As a mathematician I remember the thrill of the first time I encountered the ideas of group theory.

Without getting too technical, let’s consider one of the most simple ideas: imagine if it mattered which way around you added things up in a sum. Two plus three is five, but what if three plus two was something else? What would that mean? We can get really abstract with group theory. There are all sorts of weird and wonderful things you can do but that core concept is really important: in group theory it matters what order things are done.

The same is true in the real world too. If your socks are big enough you perhaps could put them over your shoes rather than the other way around. Your feet would be covered by the same two layers but definitely not in the same way. When cooking, sometimes it matters what order you add ingredients to a pan – and when!

 

When I write or talk about viva prep I often try to explain that viva prep can be broken down into lots of discrete tasks. These all add up to someone being ready, but of course it does matter what order these are done in. It’s not a good idea to have a mock viva before you’ve read your thesis or checked some papers. It helps to find out more of what to expect before you even start to get ready. It’s probably a good idea to look into your examiners’ publications before you ask your supervisor about them.

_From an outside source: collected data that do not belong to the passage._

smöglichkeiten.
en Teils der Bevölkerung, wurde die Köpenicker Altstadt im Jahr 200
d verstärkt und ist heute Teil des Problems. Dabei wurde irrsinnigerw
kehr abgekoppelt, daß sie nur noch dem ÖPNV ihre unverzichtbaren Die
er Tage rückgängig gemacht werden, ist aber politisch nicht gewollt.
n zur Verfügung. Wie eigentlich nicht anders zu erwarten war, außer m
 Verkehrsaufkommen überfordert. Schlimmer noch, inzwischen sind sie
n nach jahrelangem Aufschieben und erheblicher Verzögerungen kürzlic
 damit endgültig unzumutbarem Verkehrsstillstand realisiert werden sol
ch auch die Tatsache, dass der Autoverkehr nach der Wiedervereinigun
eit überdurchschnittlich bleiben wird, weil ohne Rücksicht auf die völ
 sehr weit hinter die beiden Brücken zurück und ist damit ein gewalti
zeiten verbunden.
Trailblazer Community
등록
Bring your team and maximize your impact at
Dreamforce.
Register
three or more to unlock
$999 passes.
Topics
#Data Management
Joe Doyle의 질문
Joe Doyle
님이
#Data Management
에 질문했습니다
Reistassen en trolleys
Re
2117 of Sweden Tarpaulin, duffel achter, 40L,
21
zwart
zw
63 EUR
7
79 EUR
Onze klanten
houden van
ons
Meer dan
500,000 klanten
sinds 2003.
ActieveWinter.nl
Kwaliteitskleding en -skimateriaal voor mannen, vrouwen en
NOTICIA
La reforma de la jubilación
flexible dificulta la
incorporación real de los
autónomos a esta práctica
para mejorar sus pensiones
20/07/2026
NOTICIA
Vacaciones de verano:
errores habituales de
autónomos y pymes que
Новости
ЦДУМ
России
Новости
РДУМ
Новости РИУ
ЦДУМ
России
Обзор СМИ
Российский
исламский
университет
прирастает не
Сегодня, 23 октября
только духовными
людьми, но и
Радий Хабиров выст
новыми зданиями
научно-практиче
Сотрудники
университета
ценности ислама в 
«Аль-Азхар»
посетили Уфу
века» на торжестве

With some tasks it matters less, but still consider in advance how and when you do things, and in what order. Viva prep really can be divided into lots of smaller tasks. Taking your time to complete these can lead to you being ready. It all adds up – but it does matter what order you work on your viva preparation.

Not To Plan

Over the last two years of your PhD journey I can imagine that there’s a lot that hasn’t gone according to plan.

That’s always the way with a PhD. You prepare and you think and you plan and then you work. As you work things change, for one reason or another – sometimes even in positive ways – but never quite according to plan.

But in these last two years things might not have gone to plan for some fairly big, world-changing reasons. Your research and the course of your PhD might have shifted a lot because of the pandemic. Access to supervisors, materials, resources and even your department might have been restricted. Day-to-day life might, at times, have been disrupted to the point where you just had to stop your research or change course completely.

While life continues to move ever on, and hopefully in a positive direction, the shadow of the last two years might fall over your thesis and your viva. Missed opportunities. Projects halted. Plans changed. Now you have to present your thesis and defend it.

If at times this worries you then remember: your examiners lived through this time too. They know what has happened. They know what an impact it could have on your work. They will understand.

As you prepare, reflect on the changes to your plans. How have your plans changed? What would you have hoped for from your original plans? What do the changes really mean for your thesis?

Importantly, do what you can to remind yourself that despite all of the changes and problems you still did the work. You have still done something that matters. It’s different to what you had planned but it’s still enough.

Viva Feelings

You can feel happy about your viva or sad.

You might feel ready to get started or nervous about what your examiners might ask.

You might feel certain of what you’ve done or unsure about work from several years ago.

There’s many things you might feel about your viva. How you feel could change with each day. The viva isn’t the most important thing you will ever do but it does matter.

As you get closer to your viva, if you find yourself feeling a strong emotion – good or bad – take a moment to ask yourself why. Take a moment to reflect on what it means. Take a moment to think about what you could do as a result.

Your feelings about the viva aren’t static, but you can’t simply change them. You can steer how you feel though.

How do you feel? What do you need to do?